Nuestra cultura occidental se caracteriza por una excesiva arrogancia, exacerbada por la tecnociencia con la que domina el mundo. En todo se muestra excesiva: en la explotación ilimitada de la naturaleza, en la imposición de sus creencias políticas y religiosas y, cuando le parece oportuno, en la guerra, llevada a todos los confines del mundo. Esta cultura padece del «complejo-Dios», pues pretende saber todo y poder todo.
En relación con esto, me he acordado de una fábula de Philipp Otto Runge, pintor alemán del siglo XIX, que leí cuando era estudiante en Baviera. Recuerdo que estaba escrita con letra gótica, que yo mismo aprendí a usar en los trabajos académicos para sorpresa de los profesores. Trata de un matrimonio de pescadores. Voy a contarla de nuevo con pequeñas adaptaciones.
Cierto matrimonio vivía en una choza miserable junto a un lago. Todos los días la mujer iba a pescar para comer. Un día sacó con su anzuelo un pez muy raro que no supo identificar. El pez le dijo: «no me mates, que no soy un pez cualquiera; soy un príncipe encantado, condenado a vivir en este lago; déjame vivir». Y ella lo dejó vivir.
Al llegar a casa, le contó lo ocurrido a su marido. Éste, muy astuto, le sugirió: si realmente es un príncipe encantado puede ayudarnos y mucho. Corre, vuelve allí y prueba a pedirle que transforme nuestra choza en un castillo. La mujer, rezongando, fue. Llamó al pez a voces. El pez vino y le dijo: «¿qué quieres de mí?» Ella le respondió: «tú debes ser poderoso, ¿podrías transformar mi choza en un castillo?». «Tu deseo será cumplido», respondió el pez.
Cuando volvió a casa, se encontró con un imponente castillo, con torres y jardines, y al marido vestido de príncipe. Al cabo de unos días, señalando hacia los campos verdes y las montañas, el marido dijo a la mujer: «Todo esto puede ser nuestro. Será nuestro reino; vete al príncipe encantado y pídele que nos dé un reino». La mujer se enojó por el deseo exagerado del marido, pero acabó yendo. Llamó al pez encantado y éste vino. «¿Qué quieres de mí ahora?», le preguntó el pez.
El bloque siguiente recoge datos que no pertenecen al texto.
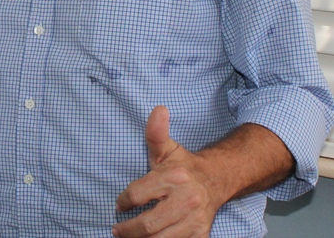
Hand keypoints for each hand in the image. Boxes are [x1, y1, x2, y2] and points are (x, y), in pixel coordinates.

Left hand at [112, 106, 220, 237]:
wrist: (216, 180)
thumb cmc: (184, 165)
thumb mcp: (167, 148)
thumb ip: (155, 133)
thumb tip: (158, 109)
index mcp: (174, 177)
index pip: (138, 194)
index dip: (124, 201)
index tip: (118, 205)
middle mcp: (186, 200)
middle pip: (149, 224)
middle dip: (128, 230)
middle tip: (117, 230)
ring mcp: (194, 220)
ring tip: (129, 237)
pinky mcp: (201, 234)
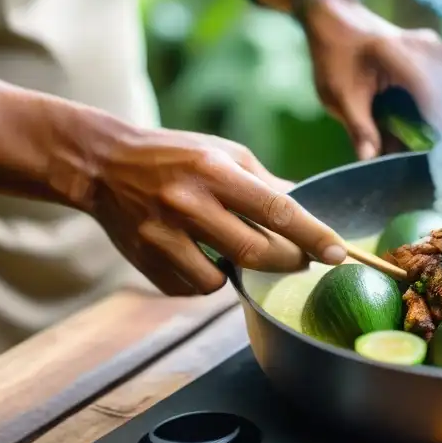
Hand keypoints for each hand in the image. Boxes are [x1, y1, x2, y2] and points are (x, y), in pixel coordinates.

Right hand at [85, 128, 346, 295]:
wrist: (103, 165)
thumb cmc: (176, 156)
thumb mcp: (224, 154)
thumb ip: (266, 185)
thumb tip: (311, 211)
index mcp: (214, 171)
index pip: (276, 210)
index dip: (312, 235)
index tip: (338, 253)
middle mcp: (188, 203)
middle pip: (257, 253)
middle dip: (289, 262)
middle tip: (301, 258)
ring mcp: (162, 236)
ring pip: (223, 280)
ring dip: (240, 273)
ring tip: (229, 246)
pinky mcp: (146, 262)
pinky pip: (193, 288)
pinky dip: (206, 279)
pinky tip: (196, 255)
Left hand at [302, 0, 441, 158]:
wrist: (338, 19)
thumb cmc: (335, 55)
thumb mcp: (339, 95)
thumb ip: (359, 127)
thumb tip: (370, 160)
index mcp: (396, 54)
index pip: (431, 95)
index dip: (441, 128)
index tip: (440, 155)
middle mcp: (425, 48)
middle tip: (428, 152)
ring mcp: (437, 49)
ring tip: (426, 140)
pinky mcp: (441, 54)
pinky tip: (426, 123)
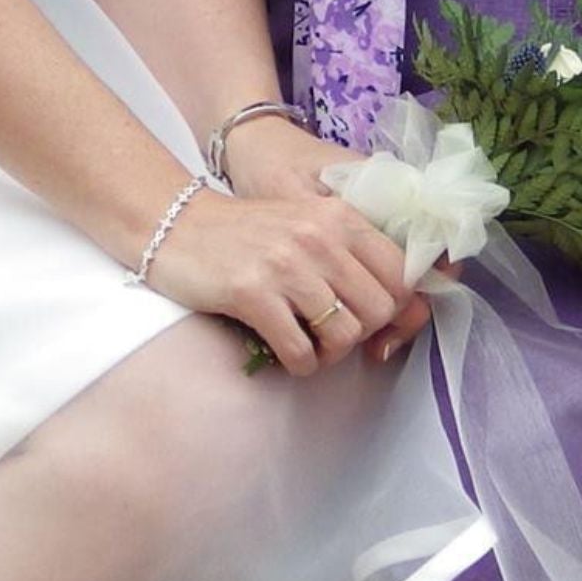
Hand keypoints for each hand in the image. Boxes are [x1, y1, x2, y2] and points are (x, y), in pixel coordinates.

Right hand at [215, 117, 434, 363]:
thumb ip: (353, 256)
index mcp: (340, 216)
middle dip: (363, 333)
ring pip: (344, 334)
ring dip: (331, 354)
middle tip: (336, 334)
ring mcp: (286, 265)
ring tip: (311, 346)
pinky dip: (300, 364)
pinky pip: (300, 351)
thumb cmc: (249, 234)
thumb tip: (402, 310)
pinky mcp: (253, 293)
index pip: (402, 272)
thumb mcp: (309, 225)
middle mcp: (319, 236)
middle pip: (380, 309)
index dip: (398, 308)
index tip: (376, 322)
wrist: (178, 226)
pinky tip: (287, 352)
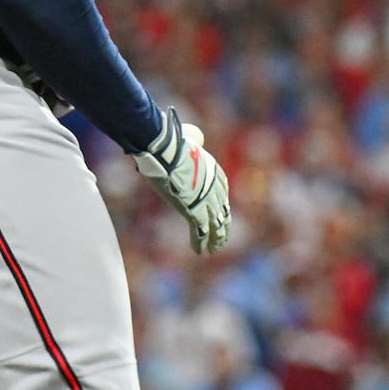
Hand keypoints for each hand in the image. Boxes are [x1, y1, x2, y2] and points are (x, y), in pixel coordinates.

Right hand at [131, 107, 230, 254]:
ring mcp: (205, 201)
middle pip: (222, 210)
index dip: (221, 203)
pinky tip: (200, 252)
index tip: (221, 212)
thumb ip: (193, 139)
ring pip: (215, 224)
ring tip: (214, 249)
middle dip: (222, 225)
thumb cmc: (170, 144)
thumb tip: (195, 137)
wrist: (166, 152)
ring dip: (215, 238)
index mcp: (213, 170)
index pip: (222, 190)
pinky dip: (199, 243)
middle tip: (221, 237)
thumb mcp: (186, 138)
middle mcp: (214, 188)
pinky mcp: (193, 211)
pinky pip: (199, 231)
A lo que la pescadora respondió: «me gustaría tener un reino con tierras y montañas hasta donde se pierde la vista. «Tu deseo será cumplido», respondió el pez.
Y, al volver a su casa, encontró un castillo todavía mayor. Y dentro de él a su marido vestido de rey, con una corona en la cabeza, y rodeado de príncipes y princesas… Y los dos fueron felices durante un buen tiempo.
Pero un día el marido soñó con algo más alto, y dijo: «Mujer mía, podrías pedir al príncipe encantado que me haga papa con todo su esplendor». La mujer se indignó. «Eso es absolutamente imposible. Papa solamente existe uno en el mundo». Pero él le presionó tanto, que finalmente la mujer fue a pedir al príncipe: «quiero que hagas papa a mi marido». «Pues que se cumpla tu deseo», respondió el pez.
Cuando regresó vio al marido vestido de papa, rodeado de cardenales, obispos y multitudes arrodilladas delante de él. Ella se quedó deslumbrada. Pero pasados unos días, el marido dijo: «sólo me falta una cosa y quiero que el príncipe me la conceda: quiero hacer nacer el sol y la luna, quiero ser Dios». «Eso, el príncipe encantado seguramente no lo podrá hacer», dijo la mujer pescadora. Pero, aturdida después de una grandísima insistencia, fue al lago. Llamó al pez. Y éste le preguntó: «¿qué más quieres de mí?». Ella le pidió: «quiero que mi marido se vuelva Dios». El pez le dijo: «vuelve a casa y tendrás una sorpresa». Al regresar, encontró a su marido sentado delante de la choza, pobre y todo desfigurado. Creo que todavía hoy los dos deben seguir allí…
Según las tragedias griegas, así sucederá con aquellos que viven de hybris, es decir, con excesivas pretensiones. Serán inexorablemente castigados.
¿No será tal vez éste el destino de nuestra civilización?